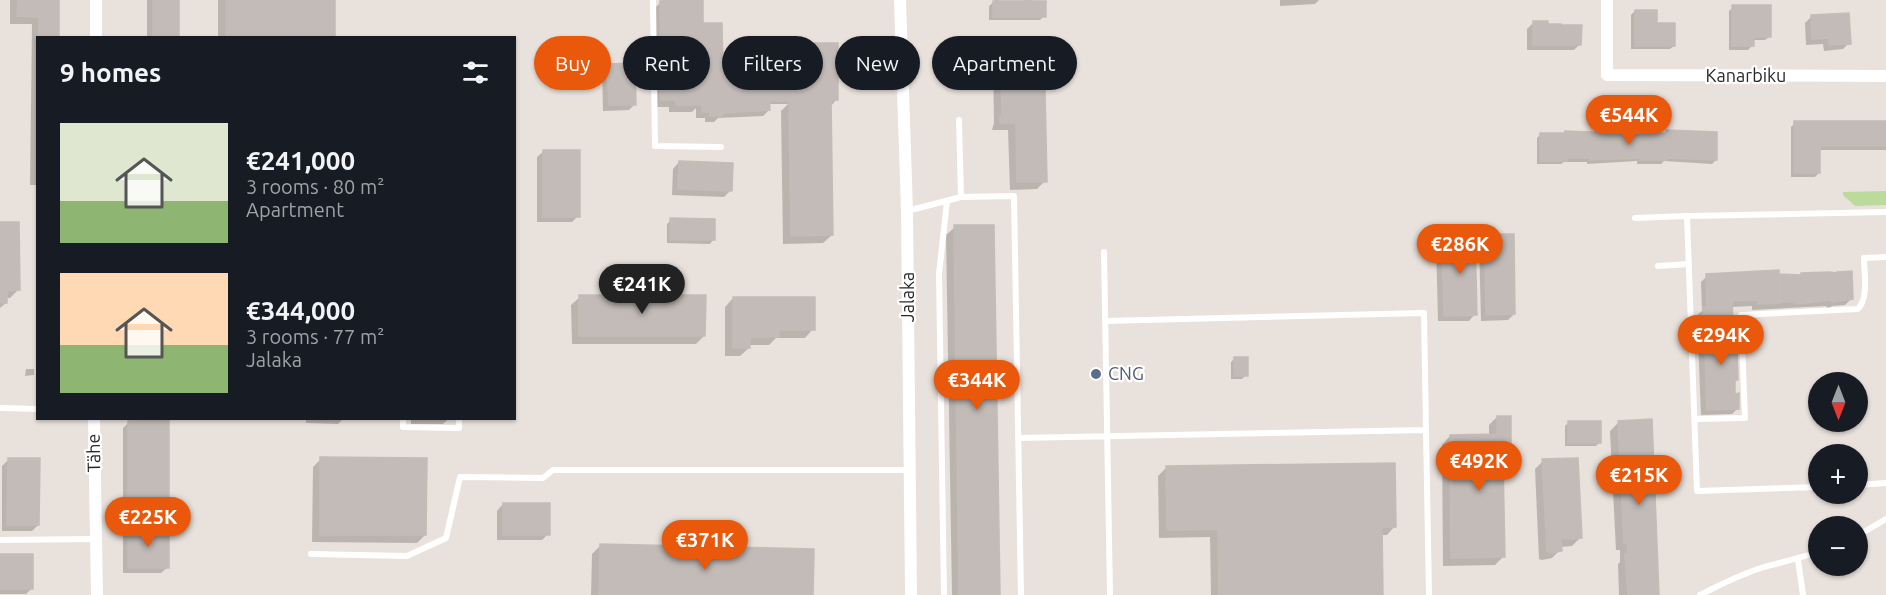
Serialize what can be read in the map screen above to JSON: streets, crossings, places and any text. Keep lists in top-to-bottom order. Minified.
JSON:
{"streets":{"street":["Kanarbiku","Jalaka","Tähe"]},"places":["CNG"],"north":"bottom","page":{"chip":["Buy","Rent","Filters","New","Apartment"],"heading":"9 homes","price":["€544K","€286K","€241K","€294K","€344K","€492K","€215K","€225K","€371K"],"list":[{"name":"€241,000","note":"3 rooms · 80 m² · Apartment"},{"name":"€344,000","note":"3 rooms · 77 m² · Jalaka"}],"map_buttons":["+","−"]}}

☆ ☆ ☆ ☆

▶ **WHAT IS EXPECTED**: All lines of the material above should be returned unchanged, but no pictures should be included.

▶ **ANSWER BOX**:
Serialize what can be read in the map screen above to JSON: streets, crossings, places and any text. Keep lists in top-to-bottom order. Minified.
JSON:
{"streets":{"street":["Kanarbiku","Jalaka","Tähe"]},"places":["CNG"],"north":"bottom","page":{"chip":["Buy","Rent","Filters","New","Apartment"],"heading":"9 homes","price":["€544K","€286K","€241K","€294K","€344K","€492K","€215K","€225K","€371K"],"list":[{"name":"€241,000","note":"3 rooms · 80 m² · Apartment"},{"name":"€344,000","note":"3 rooms · 77 m² · Jalaka"}],"map_buttons":["+","−"]}}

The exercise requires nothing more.